ECLI:NL:RBDHA:2023:11836
Rechtbank Den Haag
- Eerste aanleg - enkelvoudig
- Rechtspraak.nl
Beroep tegen afwijzing aanvraag verblijfsvergunning asiel voor bepaalde tijd met betrekking tot de veiligheid van India als herkomstland
In deze zaak heeft de Rechtbank Den Haag op 20 juli 2023 uitspraak gedaan in een beroep tegen de afwijzing van een aanvraag voor een verblijfsvergunning asiel voor bepaalde tijd door de staatssecretaris van Justitie en Veiligheid. De eiser, een Indiase nationaliteit, had asiel aangevraagd op basis van de vrees voor vervolging door schuldeisers in India, nadat zijn vader een geldlening had afgesloten voor hem. De rechtbank heeft vastgesteld dat de eiser niet aannemelijk heeft gemaakt dat India niet als een veilig land van herkomst kan worden beschouwd. De rechtbank oordeelde dat de verklaringen van de eiser over zijn situatie en de risico's die hij zou lopen bij terugkeer naar India niet voldoende onderbouwd waren.
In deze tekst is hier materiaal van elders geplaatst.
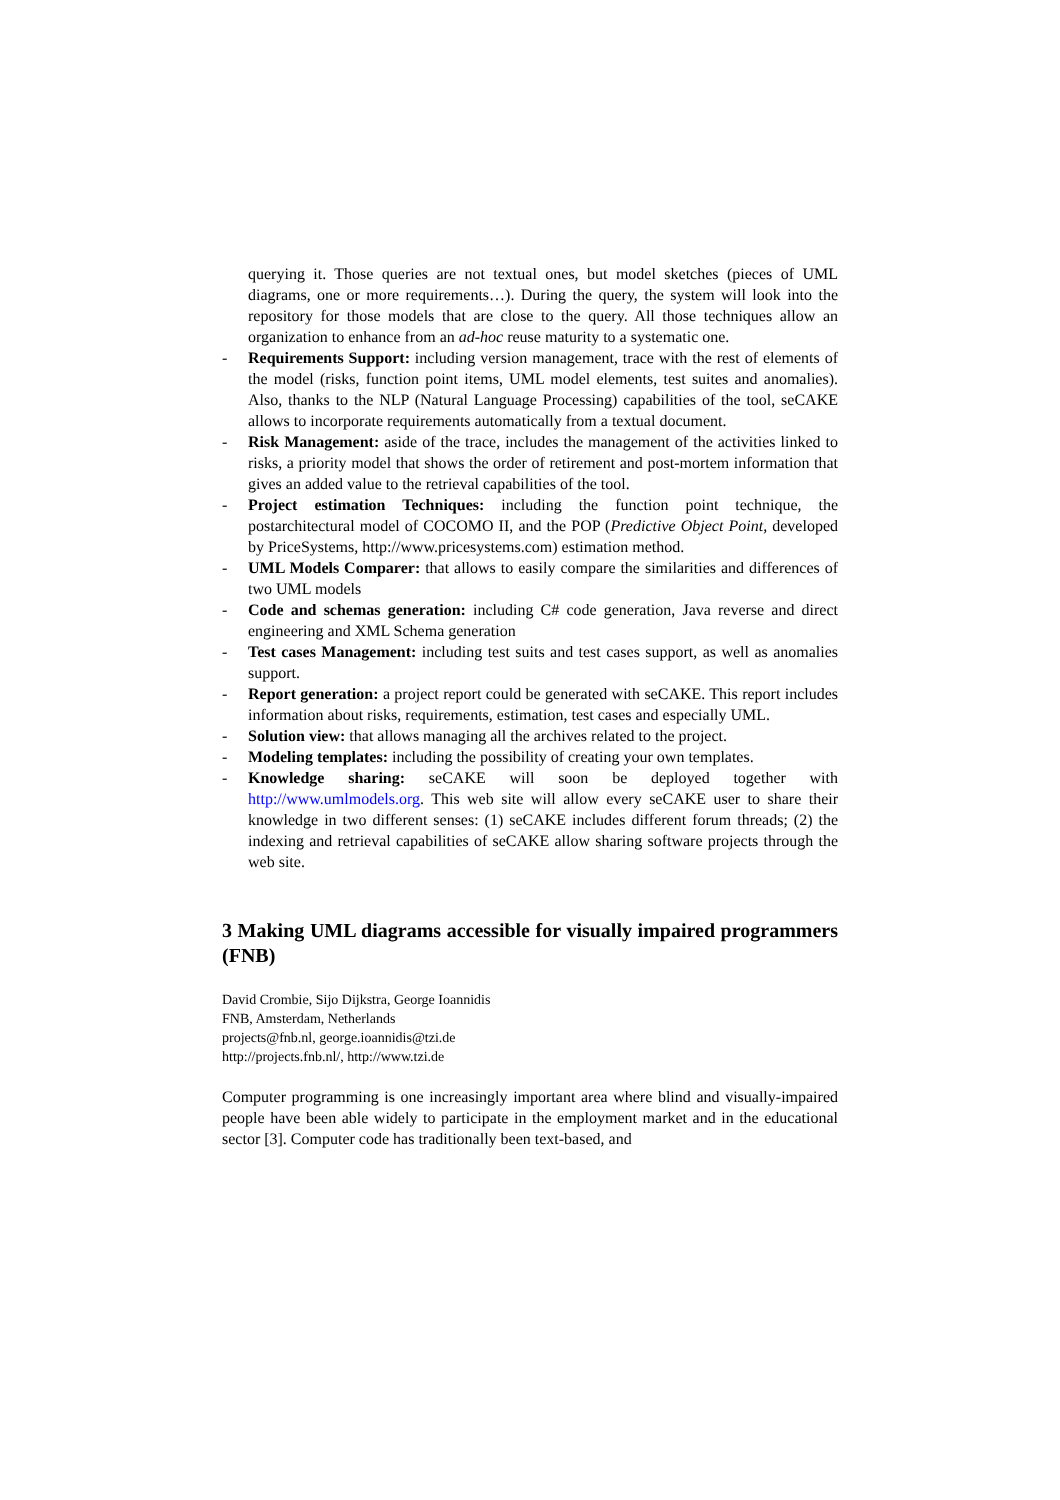querying it. Those queries are not textual ones, but model sketches (pieces of UML diagrams, one or more requirements…). During the query, the system will look into the repository for those models that are close to the query. All those techniques allow an organization to enhance from an ad-hoc reuse maturity to a systematic one.
- Requirements Support: including version management, trace with the rest of elements of the model (risks, function point items, UML model elements, test suites and anomalies). Also, thanks to the NLP (Natural Language Processing) capabilities of the tool, seCAKE allows to incorporate requirements automatically from a textual document.
- Risk Management: aside of the trace, includes the management of the activities linked to risks, a priority model that shows the order of retirement and post-mortem information that gives an added value to the retrieval capabilities of the tool.
- Project estimation Techniques: including the function point technique, the postarchitectural model of COCOMO II, and the POP (Predictive Object Point, developed by PriceSystems, http://www.pricesystems.com) estimation method.
- UML Models Comparer: that allows to easily compare the similarities and differences of two UML models
- Code and schemas generation: including C# code generation, Java reverse and direct engineering and XML Schema generation
- Test cases Management: including test suits and test cases support, as well as anomalies support.
- Report generation: a project report could be generated with seCAKE. This report includes information about risks, requirements, estimation, test cases and especially UML.
- Solution view: that allows managing all the archives related to the project.
- Modeling templates: including the possibility of creating your own templates.
- Knowledge sharing: seCAKE will soon be deployed together with http://www.umlmodels.org. This web site will allow every seCAKE user to share their knowledge in two different senses: (1) seCAKE includes different forum threads; (2) the indexing and retrieval capabilities of seCAKE allow sharing software projects through the web site.
3 Making UML diagrams accessible for visually impaired programmers (FNB)
David Crombie, Sijo Dijkstra, George Ioannidis
FNB, Amsterdam, Netherlands
projects@fnb.nl, george.ioannidis@tzi.de
http://projects.fnb.nl/, http://www.tzi.de
Computer programming is one increasingly important area where blind and visually-impaired people have been able widely to participate in the employment market and in the educational sector [3]. Computer code has traditionally been text-based, and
De rechtbank concludeerde dat de eiser niet in aanmerking komt voor een verblijfsvergunning asiel, omdat hij niet heeft aangetoond dat hij onder een uitzonderingscategorie valt die hem bescherming zou bieden. De rechtbank heeft het beroep ongegrond verklaard en geen proceskostenveroordeling opgelegd. De uitspraak is openbaar gemaakt op 20 juli 2023 en er staat een rechtsmiddel open voor hoger beroep bij de Afdeling bestuursrechtspraak van de Raad van State binnen één week na bekendmaking.